- [Task prompt] Each line of the data that includes the string "reduce" is to be copied out.
Segment Start: Entries provided
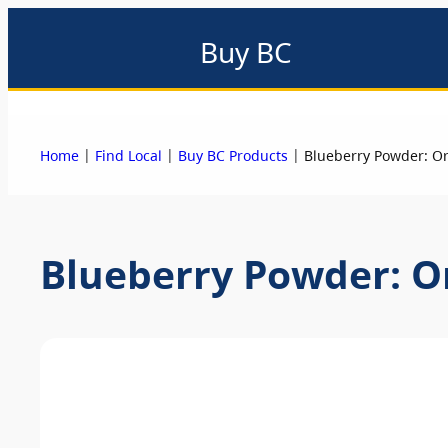
Buy BC
About
Eat local
Find local
Events & promotions
Me
|
|
|
Home
Find Local
Buy BC Products
Blueberry Powder: O
Blueberry Powder: O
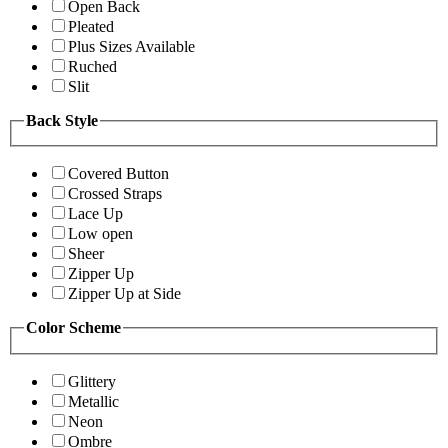
Open Back
Pleated
Plus Sizes Available
Ruched
Slit
Back Style
Covered Button
Crossed Straps
Lace Up
Low open
Sheer
Zipper Up
Zipper Up at Side
Color Scheme
Glittery
Metallic
Neon
Ombre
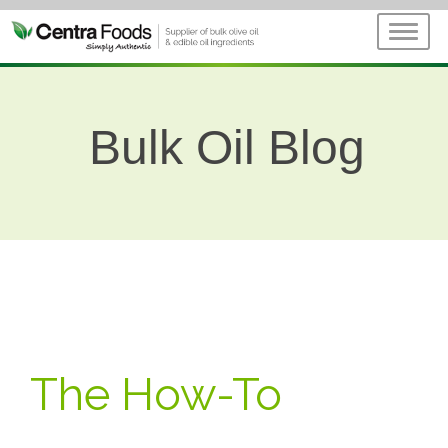
Bulk Oil Blog
The How-To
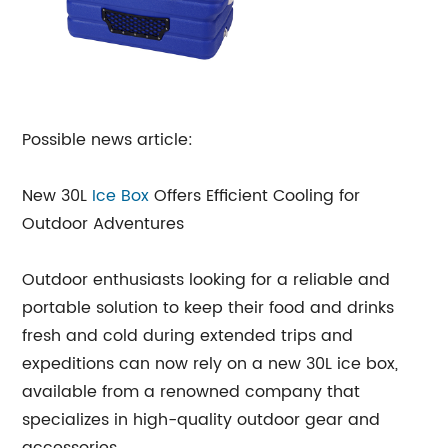
Possible news article:
New 30L
Ice Box
Offers Efficient Cooling for
Outdoor Adventures
Outdoor enthusiasts looking for a reliable and
portable solution to keep their food and drinks
fresh and cold during extended trips and
expeditions can now rely on a new 30L ice box,
available from a renowned company that
specializes in high-quality outdoor gear and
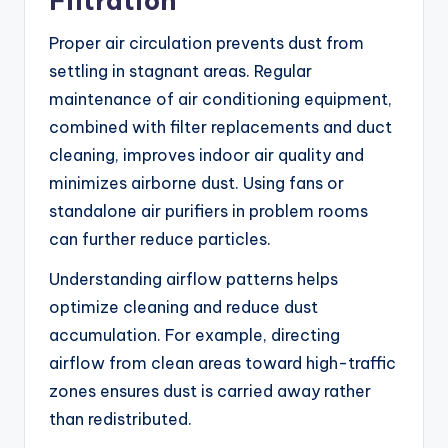
Filtration
Proper air circulation prevents dust from
settling in stagnant areas. Regular
maintenance of air conditioning equipment,
combined with filter replacements and duct
cleaning, improves indoor air quality and
minimizes airborne dust. Using fans or
standalone air purifiers in problem rooms
can further reduce particles.
Understanding airflow patterns helps
optimize cleaning and reduce dust
accumulation. For example, directing
airflow from clean areas toward high-traffic
zones ensures dust is carried away rather
than redistributed.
Segment End: Entries provided
- [Solution for this problem]
can further reduce particles.
optimize cleaning and reduce dust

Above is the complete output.